Bank Fines + Prosecutions = Enforcement

Fining Banks Is Only Half the Job
Since 2008, the U.S. authorities have meted out $87.53 billion in fines to global banks. Some people believe that bankers are finally getting their due, being hit with billion-dollar penalties for their recklessness.
Bloomberg, June 6, 2014

 

 

 

Since 2008, the U.S. authorities have meted out $87.53 billion in fines to global banks. That number comes from data complied by the Financial Times. Some people believe that bankers are finally getting their due, being hit with billion-dollar penalties for their recklessness.

I don’t see it that way; rather, it looks like little more than a belated attempt to walk back the too-big-to jail trial balloon floated by U.S. Attorney General Eric Holder.

To me, this represents a colossal failure on the part of our political leaders, regulators, law-enforcement officials and bankers. I don’t buy the concept that a lack of prosecution or conviction means no crimes were committed any more than I buy that O.J. Simpson’s acquittal means he didn’t murder his estranged wife. Rather, what this lack of criminal prosecution reflects is timidity by prosecutors who seem to have forgotten how to do their jobs.

As an example, consider a list presented to a 2011 conference of the National Association of Attorneys General. There were 10 major areas of bank and mortgage fraud that were identified as ripe for prosecution:

1. Mortgage Electronic Registration Systems

2. Mortgage pools

3. Bad securitization

4. “Misplaced” mortgage notes

5. Force-placed insurance

6. Illegal pyramid servicing fees

7. Document fraud for sale

8. False affidavits, perjury (robo-signing)

9. Foreclosure mills

10. Active military members losing homes while on tour of duty

This is a target-rich environment for any prosecutor who wanted to actually discharge his duties.

What happened instead, as we have detailed too many times before, was that fearful prosecutors were deterred by a non-legal argument made by economists: Prosecution would lead to economic collapse.

What too many people seem to be missing is an understanding of how enforcement of property laws is a prime underpinning of economic development and growth. More than just preventing bad behavior, laws to protect property owners create the fundamental basis for economic activity.
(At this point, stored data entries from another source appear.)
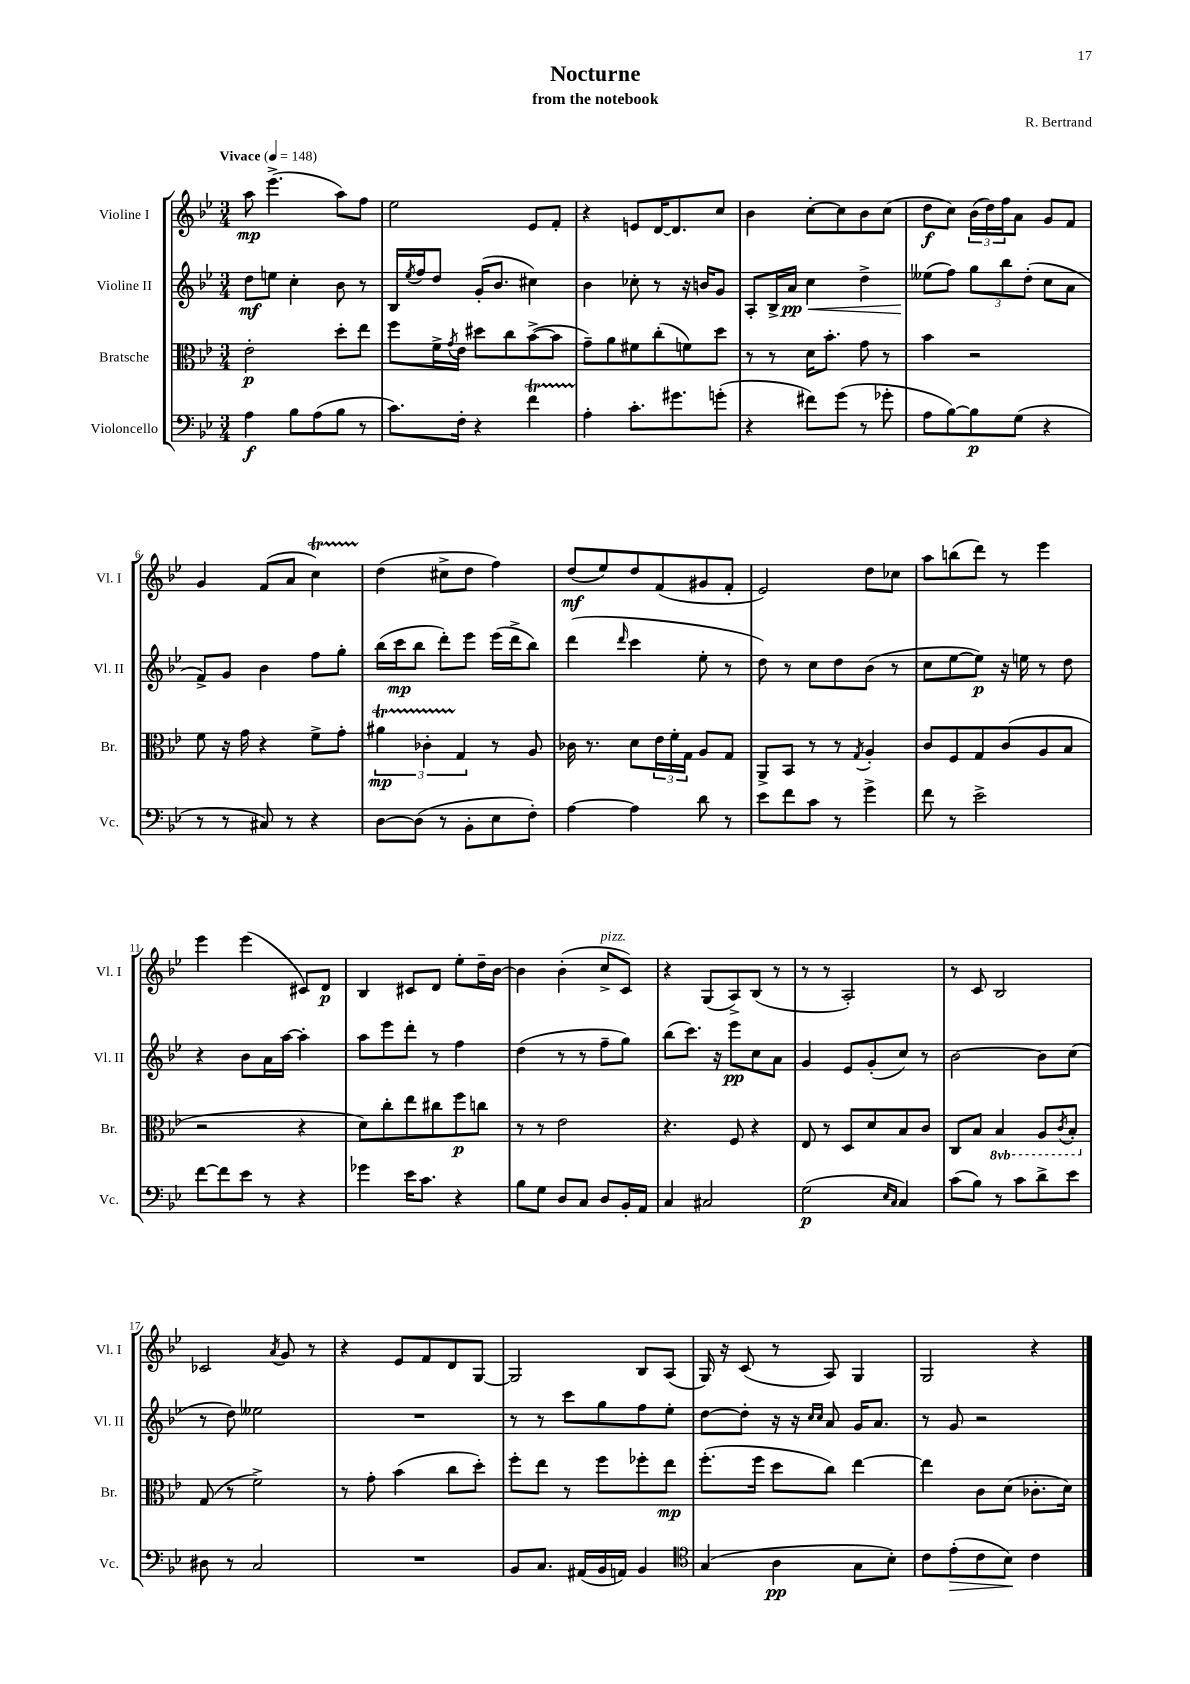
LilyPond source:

\header { title = "Nocturne" composer = "R. Bertrand" subtitle = "from the notebook" }
<<
\new StaffGroup <<
\new Staff = "s0" \with { instrumentName = "Violine I" shortInstrumentName = "Vl. I" } {
    \clef treble \key bes \major \numericTimeSignature \time 3/4 \tempo "Vivace" 4 = 148
    a''8\mp ees'''4.->( a''8) f''8 |
    ees''2 ees'8 f'8-. |
    r4 e'8 d'16~ d'8. c''8 |
    bes'4 c''8~-. c''8 bes'8 c''8( |
    d''8\f c''8) \tuplet 3/2 { bes'16( d''16) f''16 } a'8 g'8 f'8 |
    g'4 f'8( a'8 c''4\startTrillSpan) |
    d''4\stopTrillSpan( cis''8-> d''8 f''4) |
    d''8\mf( ees''8) d''8 f'8( gis'8 f'8-. |
    ees'2) d''8 ces''8 |
    a''8 b''8( d'''8) r8 ees'''4 |
    ees'''4 ees'''4( cis'8) d'8\p |
    bes4 cis'8 d'8 ees''8-. d''16-- bes'16~ |
    bes'4 bes'4-.( c''8->^\markup { \italic "pizz." } c'8) |
    r4 g8( a8->) bes8( r8 |
    r8 r8 a2-.) |
    r8 c'8 bes2 |
    ces'2 \acciaccatura { a'8 } g'8 r8 |
    r4 ees'8 f'8 d'8 g8~ |
    g2 bes8 a8( |
    g16) r16 c'8( r8 a8) g4 |
    g2 r4 \bar "|." |
}
\new Staff = "s1" \with { instrumentName = "Violine II" shortInstrumentName = "Vl. II" } {
    \clef treble \key bes \major \numericTimeSignature \time 3/4
    d''8\mf e''8 c''4-. bes'8 r8 |
    bes16 \acciaccatura { ees''8 } f''16 d''8 g'16-.( bes'8. cis''4) |
    bes'4 ces''8-. r8 r16 b'16 g'8 |
    a8-. bes16-> a'16\pp\< c''4 d''4-> |
    eeses''8\!( f''8) \tuplet 3/2 { g''8 bes''8 d''8-.( } c''8 a'8 |
    f'8->) g'8 bes'4 f''8 g''8-. |
    bes''16( c'''16\mp bes''8 d'''8-.) ees'''8 ees'''16( d'''16-> bes''8) |
    d'''4( \grace { d'''16 } c'''4 ees''8-. r8 |
    d''8) r8 c''8 d''8 bes'8( r8 |
    c''8 ees''8~ ees''8\p) r16 e''16 r8 d''8 |
    r4 bes'8 a'16 a''16~ a''4-. |
    a''8 ees'''8 d'''8-. r8 f''4 |
    d''4( r8 r8 f''8-- g''8) |
    bes''8( c'''8.) r16 ees'''8\pp c''8 a'8 |
    g'4 ees'8 g'8-.( c''8) r8 |
    bes'2~ bes'8 c''8( |
    r8 d''8) eeses''2 |
    R2. |
    r8 r8 c'''8 g''8 f''8 ees''8-. |
    d''8~ d''8-. r16 r16 \grace { c''16 c''16 } a'8 g'16 a'8. |
    r8 g'8 r2 \bar "|." |
}
\new Staff = "s2" \with { instrumentName = "Bratsche" shortInstrumentName = "Br." } {
    \clef alto \key bes \major \numericTimeSignature \time 3/4 \set Staff.ottavationMarkups = #ottavation-simple-ordinals
    ees'2-.\p d''8-. ees''8 |
    f''8 f'16-> \acciaccatura { g'8 } ees'16 dis''8 c''8 bes'8~->( bes'8 |
    g'8--) a'8 fis'8 c''8-.( f'8) d''8 |
    r8 r8 d'16 bes'8.-. g'8 r8 |
    bes'4 r2 |
    f'8 r16 g'16 r4 f'8-> g'8-. |
    \tuplet 3/2 { ais'4\startTrillSpan\mp ces'4-. g4\stopTrillSpan } r8 a8 |
    ces'16 r8. d'8 \tuplet 3/2 { ees'16 f'16-. g16 } a8 g8 |
    a,8-> bes,8 r8 r8 \acciaccatura { g8 } a4-. |
    c'8 f8 g8 c'8( a8 bes8 |
    r2 r4 |
    d'8) c''8-. ees''8 cis''8 f''8\p c''8 |
    r8 r8 ees'2 |
    r4. f8 r4 |
    ees8 r8 d8 d'8 bes8 c'8 |
    c8 bes8 \ottava #-1 bes,4 a,8 \acciaccatura { c8 } bes,8-. \ottava #0 |
    g8( r8 f'2->) |
    r8 g'8-. bes'4( c''8 d''8-.) |
    f''8-. ees''8 r8 f''8 fes''8-. ees''8\mp |
    f''8.-.( f''16 d''8 c''8) ees''4~ |
    ees''4 c'8 d'8( ces'8.-. d'16) \bar "|." |
}
\new Staff = "s3" \with { instrumentName = "Violoncello" shortInstrumentName = "Vc." } {
    \clef bass \key bes \major \numericTimeSignature \time 3/4
    a4\f bes8 a8( bes8 r8 |
    c'8.) f16-. r4 f'4\startTrillSpan |
    a4-.\stopTrillSpan c'8.-. gis'8. g'8-.( |
    r4 fis'8) g'8( r8 ges'8-. |
    a8 bes8~) bes8\p g8( r4 |
    r8 r8 cis8) r8 r4 |
    d8~ d8( r8 bes,8-. ees8 f8-.) |
    a4~ a4 d'8 r8 |
    ees'8 f'8 c'8 r8 g'4-> |
    f'8 r8 ees'2-> |
    f'8~ f'8 ees'8 r8 r4 |
    ges'4 ees'16 c'8. r4 |
    bes8 g8 d8 c8 d8 bes,16-. a,16 |
    c4 cis2 |
    g2\p( \grace { ees16 c16 } c4) |
    c'8( bes8) r8 c'8 d'8-> ees'8 |
    dis8 r8 c2 |
    R2. |
    bes,8 c8. ais,16( bes,16 a,16) bes,4 |
    \clef tenor g4( a4\pp g8 bes8-.) |
    c'8 ees'8-.\>( c'8 bes8\!) c'4 \bar "|." |
}
>>
>>
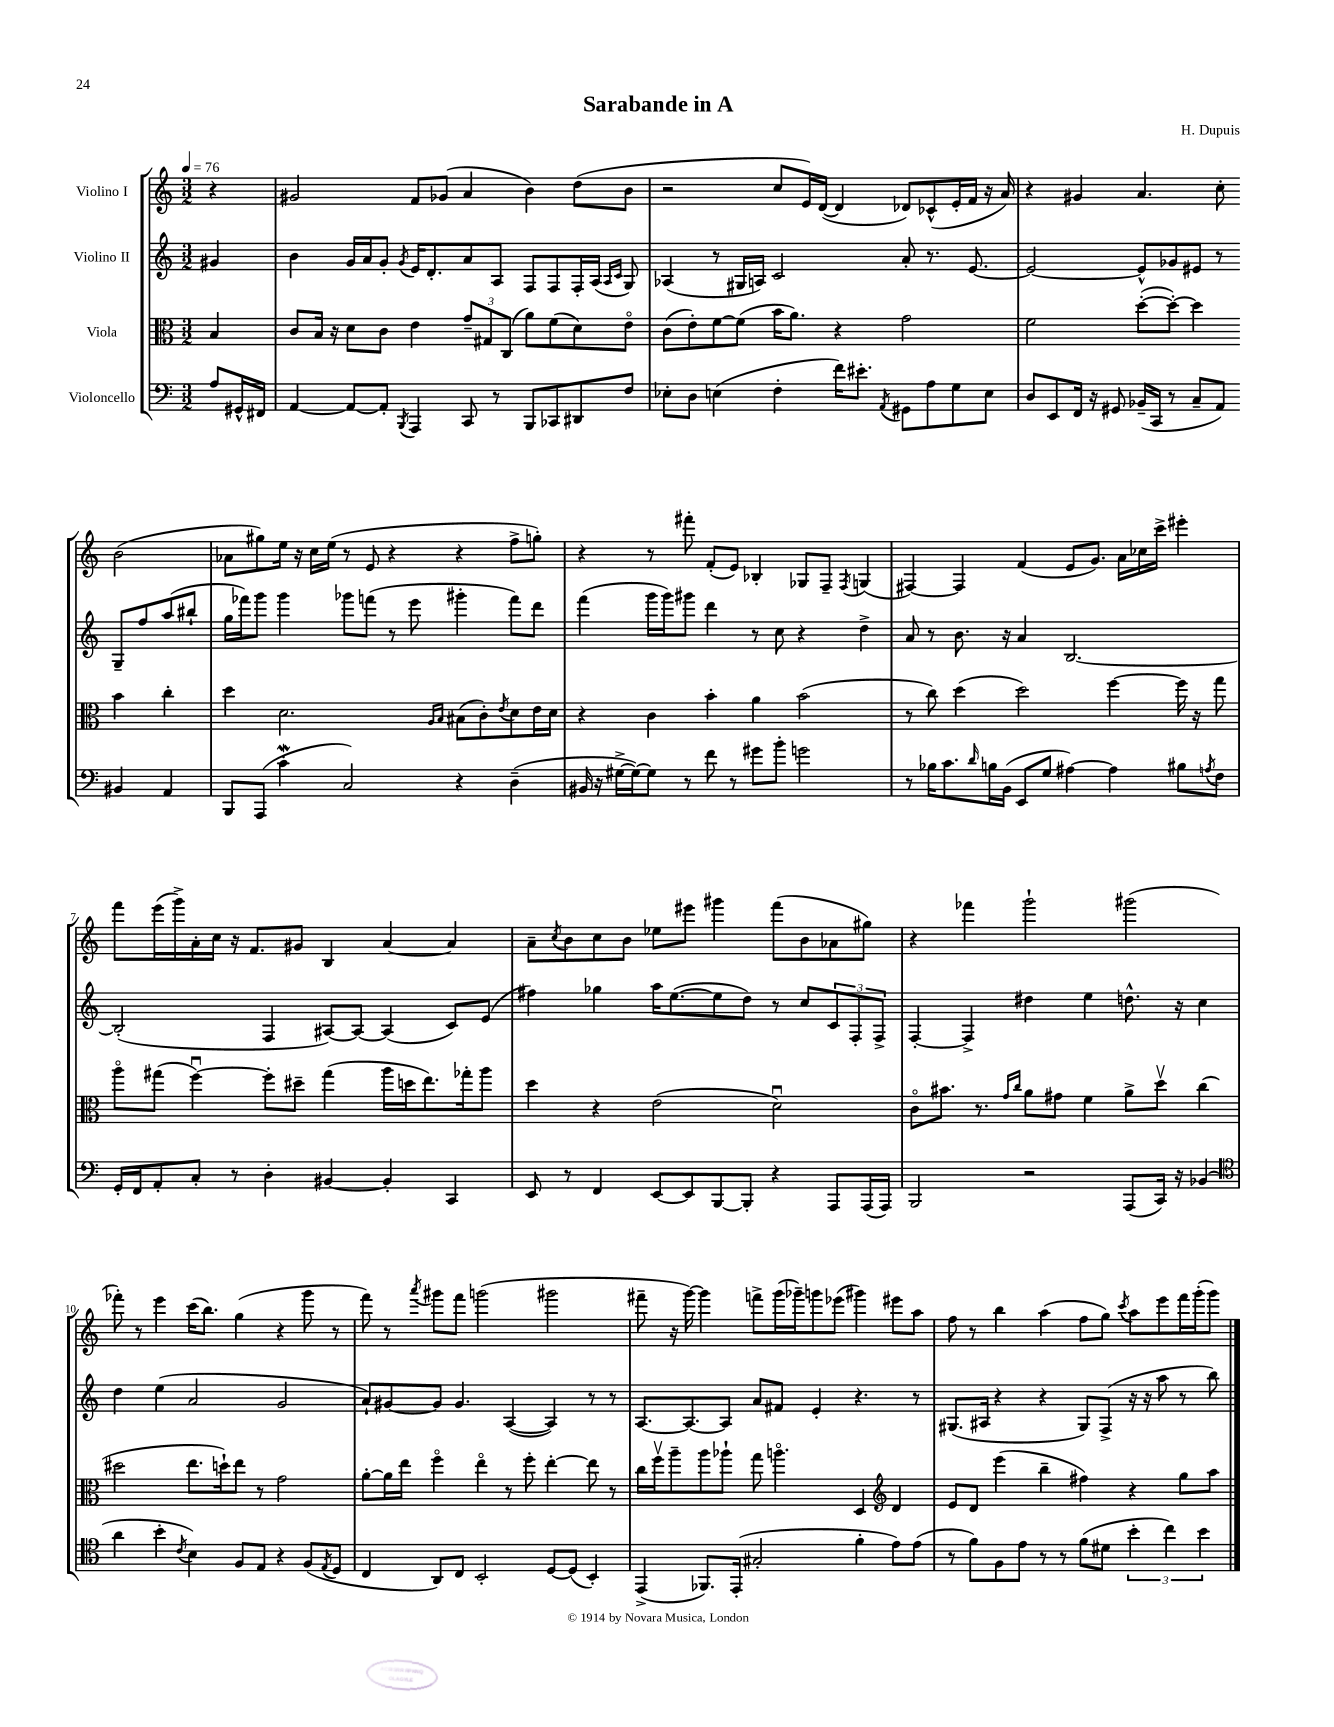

As Peruvian economist Hernando de Soto wrote in “The Mystery of Capital”:

In the West, this formal property system begins to process assets into capital by describing and organizing the most economically and socially useful aspects about assets, preserving this information in a recording system—as insertions in a written ledger or a blip on a computer disk—and then embodying it in a title. A set of detailed and precise legal rules governs this entire process. Formal property records and titles thus represent our shared concept of what is economically meaningful about any asset . . . The reason capitalism has triumphed in the West and sputtered in the rest of the world is because most of the assets in Western nations have been integrated into one formal representational system.

In other words, the rule of law matters. It has allowed capitalism to thrive and create enormous wealth. It does more than merely inform bankers what is and isn’t acceptable behavior. These laws exist beyond punishing wrong doers and creating proper incentives. Our entire system of economic progress and well-being is dependent upon a system that has developed over the course of centuries.

What are we to make of a system that ignores its own laws and neglects the legal process? Merely penalizing shareholders for the fraud of their executives puts this nation in danger of sliding not just backward to the 18th century, but slipping toward a third-world-nation status of dubious legal protections and the worst form of cronyism.

The cost of committing crimes should be more than an expensive fine paid by someone else. It should involve jail time. We risk far too much otherwise.